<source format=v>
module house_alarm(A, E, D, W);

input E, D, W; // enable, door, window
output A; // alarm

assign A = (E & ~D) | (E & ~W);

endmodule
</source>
────
The lines to output run from the one containing "input E, D, W; // enable, door, window" through the last line of the records above; repeat them exactly and nothing more.

* [ANSWER]
input E, D, W; // enable, door, window
output A; // alarm

assign A = (E & ~D) | (E & ~W);

endmodule
</source>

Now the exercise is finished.